#### [Passage provided]
══════════

Thakazhi Sivasankara Pillai. Through the microcosm of Kuttanad, Thakazhi emerges not merely as the chronicler of his village complex, but by exploiting the puranic mode of narration, as the historiographer of mankind.

AS a story-teller Thakazhi was an artist to his fingertips. His short, crisp sentences narrate the tale with controlled breath. There is no trace of bombast anywhere. In his best stories, one can almost hear the sound of breathing as if it were orally told. His imagination was down to earth, and his grand theme was the earth, man's attachment to the earth.

Kayar weaves it into a massive symphony, fully orchestrated with landscape and watershed. In more than a thousand pages, it unfolds the majestic tapestry with scores of tales that a village loves to remember and recount. In slow movement it unfolds the tragicomic chronicle of individuals and families and groups that integrates and disintegrates this imagined community. Kayar may be read as an epitome of Kerala history, told from the perspective of a tiny village. There are recurring images of a familiar historian, a raconteur, like Achoma Kurup, who cannot take rest unless he passes on the tradition of story-telling, along with the inherited and accumulated stories of the community to the new generation, both the tale and its telling, both the history and its historiography. Thakazhi has gone on record that he learned this dual art from Vyasa, the author of Mahabharata.

The documentary aspect of Kayar is brought out by the very topography of Kuttanad, which is Thakazhi's home tinai (region). Kerala is proverbially thought of as land reclaimed from the sea by Parasurama - perhaps a rubric for the tribe or tribes that worked the miracle before history and historiography started. So is Kuttanad an entirely man-made land, where the annual flood still acts as a reminder of the primordial dominance of water. Small plots of land made of mud dug up mostly by the landless Pulayas and Parayas from the placid waters at the meeting place of rivers like the Pampa and the backwaters of the Vembanand lake. But those who created this fertile delta owned no part of it; and this alienation of man and the fruits of his labour is a focal theme of the novel.

The craze for landed property has for long been a fundamental feature of humankind's character, until in the post-industrial age people left the fields to take up other enterprises such as tea and rubber plantations or go abroad for more lucrative jobs. The rise and fall of Kuttanad is retold in Kayar from the time of the first land survey and settlement about 200 years ago. Land had then functioned as the counter for all financial transitions, and continued to dominate all human concerns and relationships, till the Land Reforms Act changed everything. This historic transformation of man's relationship with land, as also between man and man, men and women and even man and God, forms the staple theme of Kayar.

As the simple sentences form little paragraphs, tiny episodes, snatches of dialogues and reminiscences, and echo across the vast paddy fields and the expansive backwaters, they swell into epic dimensions, and tarawad after tarawad collapses in the flood tide of socio-economic and political upheavals. Through the microcosm of Kuttanad, Thakazhi emerges not merely as the chronicler of his village complex, but by exploiting the puranic mode of narration, as the historiographer of mankind.

══════════

#### [Dataset]
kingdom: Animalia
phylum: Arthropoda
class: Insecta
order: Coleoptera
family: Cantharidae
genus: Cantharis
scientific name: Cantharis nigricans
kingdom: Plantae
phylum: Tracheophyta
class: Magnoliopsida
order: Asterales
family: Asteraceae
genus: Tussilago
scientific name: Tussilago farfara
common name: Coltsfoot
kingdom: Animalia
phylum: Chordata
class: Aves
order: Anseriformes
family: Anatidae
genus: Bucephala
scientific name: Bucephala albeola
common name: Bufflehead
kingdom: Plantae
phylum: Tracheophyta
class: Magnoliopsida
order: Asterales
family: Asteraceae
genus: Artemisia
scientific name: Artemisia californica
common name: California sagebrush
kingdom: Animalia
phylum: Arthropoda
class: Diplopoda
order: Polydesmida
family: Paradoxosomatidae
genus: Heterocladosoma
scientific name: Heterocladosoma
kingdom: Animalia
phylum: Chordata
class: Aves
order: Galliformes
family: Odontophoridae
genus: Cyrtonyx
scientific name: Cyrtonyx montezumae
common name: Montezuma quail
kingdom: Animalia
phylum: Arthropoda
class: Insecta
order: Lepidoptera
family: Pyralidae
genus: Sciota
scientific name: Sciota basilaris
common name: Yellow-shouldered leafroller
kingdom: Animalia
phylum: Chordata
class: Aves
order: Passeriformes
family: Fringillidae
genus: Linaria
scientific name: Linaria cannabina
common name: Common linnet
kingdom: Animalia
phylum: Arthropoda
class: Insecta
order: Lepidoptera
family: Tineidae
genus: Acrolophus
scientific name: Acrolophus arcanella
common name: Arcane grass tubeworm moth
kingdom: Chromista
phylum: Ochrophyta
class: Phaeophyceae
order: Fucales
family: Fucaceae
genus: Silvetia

══════════

#### [Objective 1]
Answer these from the passage on Thakazhi:
(a) From whom did Thakazhi say he learned the dual art of the tale and its telling?
(b) Who mostly dug up the mud that formed the small plots of land in Kuttanad?
(c) About how long ago was the first land survey and settlement, the point from which Kayar retells the rise and fall of Kuttanad?
#### [Objective 2]
Please reproduce a part of the passage on Thakazhi word for word, beginning at the words "The documentary aspect" and stopping after the words "of the novel.".

#### [Written solution 1]
(a) Vyasa, the author of Mahabharata.
(b) The landless Pulayas and Parayas.
(c) About 200 years ago.

#### [Written solution 2]
The documentary aspect of Kayar is brought out by the very topography of Kuttanad, which is Thakazhi's home tinai (region). Kerala is proverbially thought of as land reclaimed from the sea by Parasurama - perhaps a rubric for the tribe or tribes that worked the miracle before history and historiography started. So is Kuttanad an entirely man-made land, where the annual flood still acts as a reminder of the primordial dominance of water. Small plots of land made of mud dug up mostly by the landless Pulayas and Parayas from the placid waters at the meeting place of rivers like the Pampa and the backwaters of the Vembanand lake. But those who created this fertile delta owned no part of it; and this alienation of man and the fruits of his labour is a focal theme of the novel.